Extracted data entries

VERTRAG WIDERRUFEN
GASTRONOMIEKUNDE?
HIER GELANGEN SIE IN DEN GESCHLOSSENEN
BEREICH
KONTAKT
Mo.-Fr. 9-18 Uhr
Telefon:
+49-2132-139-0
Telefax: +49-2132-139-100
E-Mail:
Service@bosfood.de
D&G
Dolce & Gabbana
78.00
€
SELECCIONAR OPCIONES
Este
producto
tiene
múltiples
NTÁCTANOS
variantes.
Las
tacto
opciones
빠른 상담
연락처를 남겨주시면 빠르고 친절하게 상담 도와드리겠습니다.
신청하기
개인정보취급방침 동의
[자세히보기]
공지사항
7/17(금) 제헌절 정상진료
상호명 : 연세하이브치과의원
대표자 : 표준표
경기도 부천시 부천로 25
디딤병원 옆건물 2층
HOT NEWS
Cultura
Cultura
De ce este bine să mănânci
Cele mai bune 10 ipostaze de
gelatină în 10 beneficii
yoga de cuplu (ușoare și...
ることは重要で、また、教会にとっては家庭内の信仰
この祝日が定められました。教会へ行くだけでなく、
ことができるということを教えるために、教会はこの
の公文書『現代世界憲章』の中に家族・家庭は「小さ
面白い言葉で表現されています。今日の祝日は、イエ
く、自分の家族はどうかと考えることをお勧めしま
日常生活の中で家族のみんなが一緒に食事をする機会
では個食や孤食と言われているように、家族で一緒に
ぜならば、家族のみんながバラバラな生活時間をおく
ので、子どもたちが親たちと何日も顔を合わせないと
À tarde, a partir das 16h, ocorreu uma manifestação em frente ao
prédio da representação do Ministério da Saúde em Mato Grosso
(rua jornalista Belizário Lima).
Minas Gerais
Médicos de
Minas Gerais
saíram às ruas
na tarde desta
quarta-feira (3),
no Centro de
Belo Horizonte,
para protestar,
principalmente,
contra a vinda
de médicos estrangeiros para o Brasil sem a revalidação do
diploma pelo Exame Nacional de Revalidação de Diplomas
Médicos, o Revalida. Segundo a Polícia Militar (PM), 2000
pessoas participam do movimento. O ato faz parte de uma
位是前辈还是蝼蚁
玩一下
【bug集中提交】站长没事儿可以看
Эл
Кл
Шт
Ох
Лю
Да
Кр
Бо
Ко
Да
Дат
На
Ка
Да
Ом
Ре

About this exercise: Your task is to repeat the data exactly, with nothing left out.

Solution for this problem:
VERTRAG WIDERRUFEN
GASTRONOMIEKUNDE?
HIER GELANGEN SIE IN DEN GESCHLOSSENEN
BEREICH
KONTAKT
Mo.-Fr. 9-18 Uhr
Telefon:
+49-2132-139-0
Telefax: +49-2132-139-100
E-Mail:
Service@bosfood.de
D&G
Dolce & Gabbana
78.00
€
SELECCIONAR OPCIONES
Este
producto
tiene
múltiples
NTÁCTANOS
variantes.
Las
tacto
opciones
빠른 상담
연락처를 남겨주시면 빠르고 친절하게 상담 도와드리겠습니다.
신청하기
개인정보취급방침 동의
[자세히보기]
공지사항
7/17(금) 제헌절 정상진료
상호명 : 연세하이브치과의원
대표자 : 표준표
경기도 부천시 부천로 25
디딤병원 옆건물 2층
HOT NEWS
Cultura
Cultura
De ce este bine să mănânci
Cele mai bune 10 ipostaze de
gelatină în 10 beneficii
yoga de cuplu (ușoare și...
ることは重要で、また、教会にとっては家庭内の信仰
この祝日が定められました。教会へ行くだけでなく、
ことができるということを教えるために、教会はこの
の公文書『現代世界憲章』の中に家族・家庭は「小さ
面白い言葉で表現されています。今日の祝日は、イエ
く、自分の家族はどうかと考えることをお勧めしま
日常生活の中で家族のみんなが一緒に食事をする機会
では個食や孤食と言われているように、家族で一緒に
ぜならば、家族のみんながバラバラな生活時間をおく
ので、子どもたちが親たちと何日も顔を合わせないと
À tarde, a partir das 16h, ocorreu uma manifestação em frente ao
prédio da representação do Ministério da Saúde em Mato Grosso
(rua jornalista Belizário Lima).
Minas Gerais
Médicos de
Minas Gerais
saíram às ruas
na tarde desta
quarta-feira (3),
no Centro de
Belo Horizonte,
para protestar,
principalmente,
contra a vinda
de médicos estrangeiros para o Brasil sem a revalidação do
diploma pelo Exame Nacional de Revalidação de Diplomas
Médicos, o Revalida. Segundo a Polícia Militar (PM), 2000
pessoas participam do movimento. O ato faz parte de uma
位是前辈还是蝼蚁
玩一下
【bug集中提交】站长没事儿可以看
Эл
Кл
Шт
Ох
Лю
Да
Кр
Бо
Ко
Да
Дат
На
Ка
Да
Ом
Ре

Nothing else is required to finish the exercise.